Your right to complain
You are entitled to complain if you believe that you are being deprived of your rights as a patient or that you have not received the health or care services you are entitled to.
If you need legal assistance or have questions about your rights as a patient, employee and dependents, several free services are available
- NPE handles compensation claims from patients who have suffered an injury as a consequence of treatment provided by the health service.
- Health & Social Services ombudsman in each county can help patients and clients who do not get the help or treatment they are in need of.
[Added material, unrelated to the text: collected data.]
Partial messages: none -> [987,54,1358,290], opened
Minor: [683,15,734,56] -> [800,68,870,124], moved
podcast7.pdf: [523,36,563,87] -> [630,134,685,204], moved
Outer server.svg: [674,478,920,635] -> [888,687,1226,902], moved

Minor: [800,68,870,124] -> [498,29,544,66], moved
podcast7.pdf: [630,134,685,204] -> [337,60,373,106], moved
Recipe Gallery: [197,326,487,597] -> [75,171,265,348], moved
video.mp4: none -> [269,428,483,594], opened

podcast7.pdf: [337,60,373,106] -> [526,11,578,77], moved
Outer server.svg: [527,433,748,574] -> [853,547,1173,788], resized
Your Health & Social Services ombudsman can, for example, answer and clarify general questions regarding health and social services and provide advice and guidance regarding your patient rights.
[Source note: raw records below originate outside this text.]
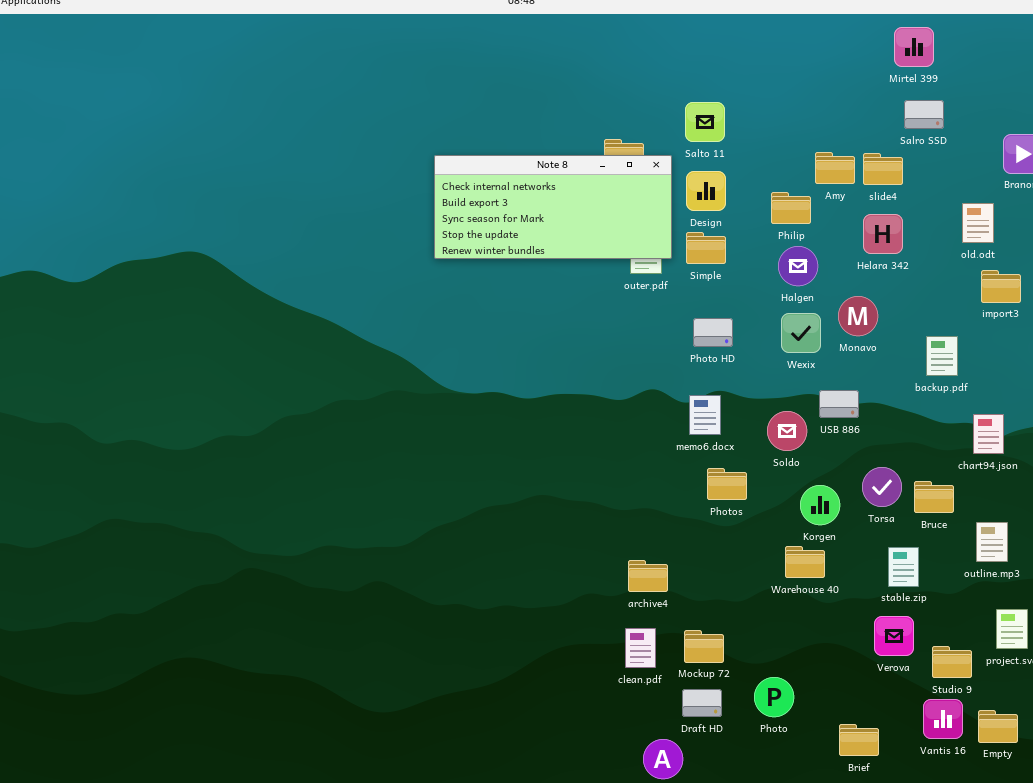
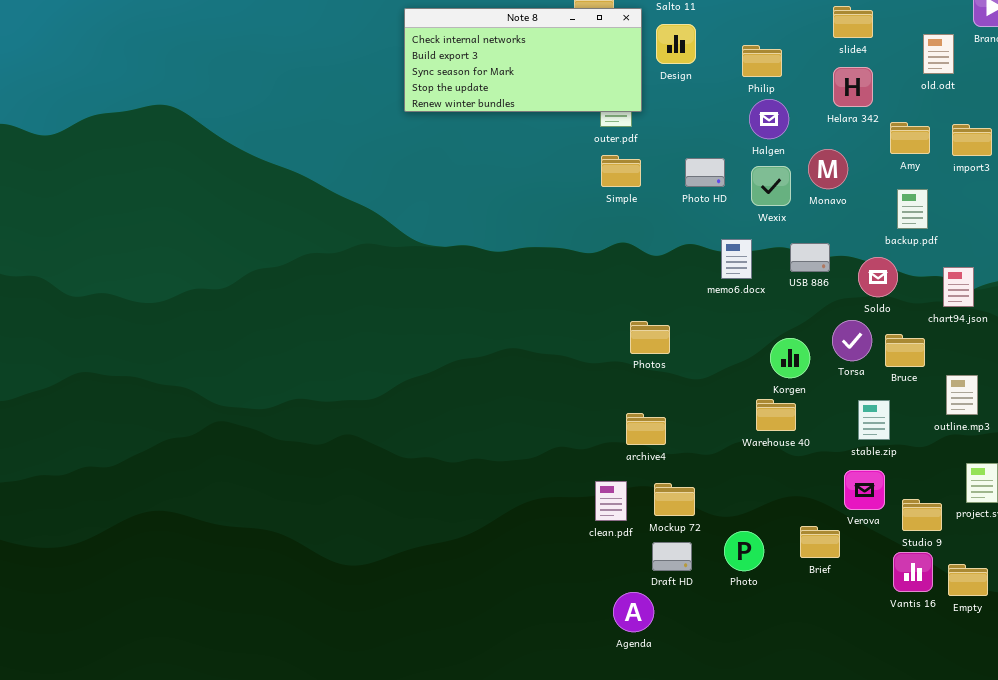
Amy: [815,152,855,184] -> [890,122,930,154], moved
old.odt: [962,203,994,243] -> [923,34,954,74], moved
Simple: [686,232,726,264] -> [601,155,641,187], moved
Photo HD: [693,318,733,347] -> [685,158,725,187], moved
memo6.docx: [689,395,721,435] -> [721,239,752,279], moved
Soldo: [767,411,807,451] -> [858,257,898,297], moved
Photos: [707,468,747,500] -> [630,321,670,354], moved
archive4: [628,560,668,592] -> [626,413,666,445], moved
Brief: [839,724,879,756] -> [800,526,840,558], moved

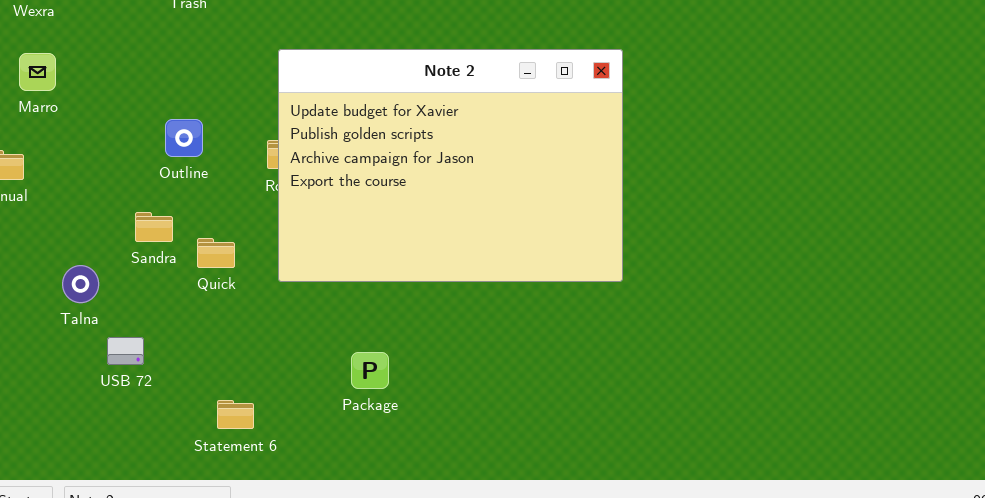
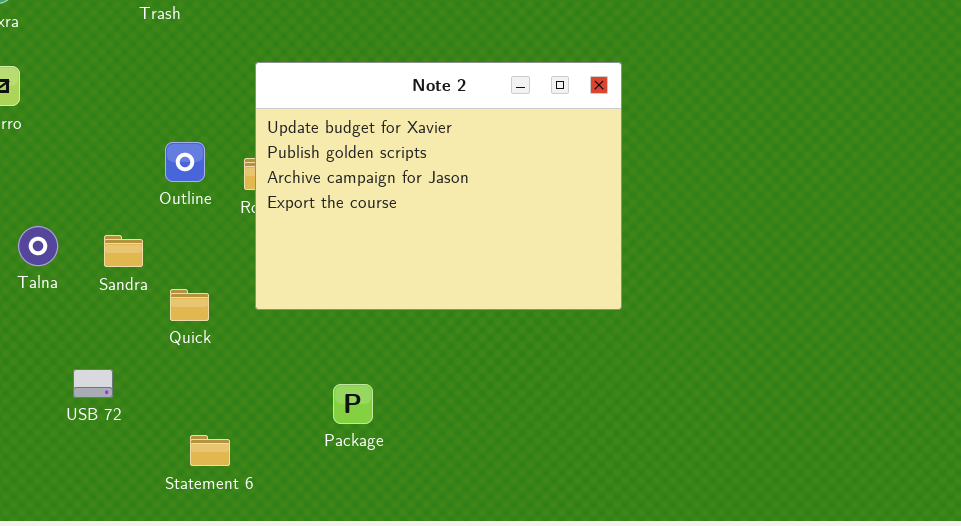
Outline: [165,119,203,157] -> [165,142,205,182], moved
Quick: [197,238,235,268] -> [170,289,209,321], moved
Talna: [62,265,99,303] -> [18,226,58,266], moved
- The Norwegian Cancer Society’s Counseling Service offers a rights service in which special nurses and social workers can answer questions about your rights and options. You can also get legal advice from The Norwegian Cancer Society Legal aid.
- SEIF is a voluntary and independent organisation that helps new citizens find their way in Norwegian society and obtain sufficient information to help them resolve their own problems.
- NOAS (The Norwegian Organisation for Asylum Seekers) is an independent membership organisation working to protect the rights of asylum seekers in Norway. NOAS’ main activities are to give information and legal aid to asylum seekers.
- The Equality and anti-Discrimination Ombudsman helps people who experience discrimination.
- Jussbuss is a free legal aid clinic run by students.
- JURK (Legal aid for women) is a student run legal aid office. The office provides free legal aid and legal advice for all women.
- The Norwegian Labour Inspection Authority can be contacted if you have any questions regarding your working conditions and rights.